--- TASK STATEMENT ---
Restate all of the entries exactly, each line as it stands.

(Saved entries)
┄┄┄┄┄┄┄┄┄┄

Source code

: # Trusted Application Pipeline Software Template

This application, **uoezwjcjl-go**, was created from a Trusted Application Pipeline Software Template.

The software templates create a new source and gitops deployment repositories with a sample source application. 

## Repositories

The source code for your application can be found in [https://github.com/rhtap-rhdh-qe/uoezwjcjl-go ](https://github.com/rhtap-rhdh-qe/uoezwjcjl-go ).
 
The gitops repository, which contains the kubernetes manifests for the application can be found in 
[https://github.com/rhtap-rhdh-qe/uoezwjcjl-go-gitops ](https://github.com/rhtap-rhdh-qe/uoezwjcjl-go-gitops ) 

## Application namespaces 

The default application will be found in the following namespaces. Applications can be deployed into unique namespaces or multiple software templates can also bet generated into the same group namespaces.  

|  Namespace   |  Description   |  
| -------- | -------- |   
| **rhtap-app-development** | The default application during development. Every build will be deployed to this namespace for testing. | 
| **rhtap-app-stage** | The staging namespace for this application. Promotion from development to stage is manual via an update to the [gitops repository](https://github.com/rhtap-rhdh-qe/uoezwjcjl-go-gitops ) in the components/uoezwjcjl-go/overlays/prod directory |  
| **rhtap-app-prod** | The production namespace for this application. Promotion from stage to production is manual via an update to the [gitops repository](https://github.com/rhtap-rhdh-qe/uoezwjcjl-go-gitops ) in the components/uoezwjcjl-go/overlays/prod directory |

┄┄┄┄┄┄┄┄┄┄

--- ANSWER AREA ---
Source code

: # Trusted Application Pipeline Software Template

This application, **uoezwjcjl-go**, was created from a Trusted Application Pipeline Software Template.

The software templates create a new source and gitops deployment repositories with a sample source application. 

## Repositories

The source code for your application can be found in [https://github.com/rhtap-rhdh-qe/uoezwjcjl-go ](https://github.com/rhtap-rhdh-qe/uoezwjcjl-go ).
 
The gitops repository, which contains the kubernetes manifests for the application can be found in 
[https://github.com/rhtap-rhdh-qe/uoezwjcjl-go-gitops ](https://github.com/rhtap-rhdh-qe/uoezwjcjl-go-gitops ) 

## Application namespaces 

The default application will be found in the following namespaces. Applications can be deployed into unique namespaces or multiple software templates can also bet generated into the same group namespaces.  

|  Namespace   |  Description   |  
| -------- | -------- |   
| **rhtap-app-development** | The default application during development. Every build will be deployed to this namespace for testing. | 
| **rhtap-app-stage** | The staging namespace for this application. Promotion from development to stage is manual via an update to the [gitops repository](https://github.com/rhtap-rhdh-qe/uoezwjcjl-go-gitops ) in the components/uoezwjcjl-go/overlays/prod directory |  
| **rhtap-app-prod** | The production namespace for this application. Promotion from stage to production is manual via an update to the [gitops repository](https://github.com/rhtap-rhdh-qe/uoezwjcjl-go-gitops ) in the components/uoezwjcjl-go/overlays/prod directory |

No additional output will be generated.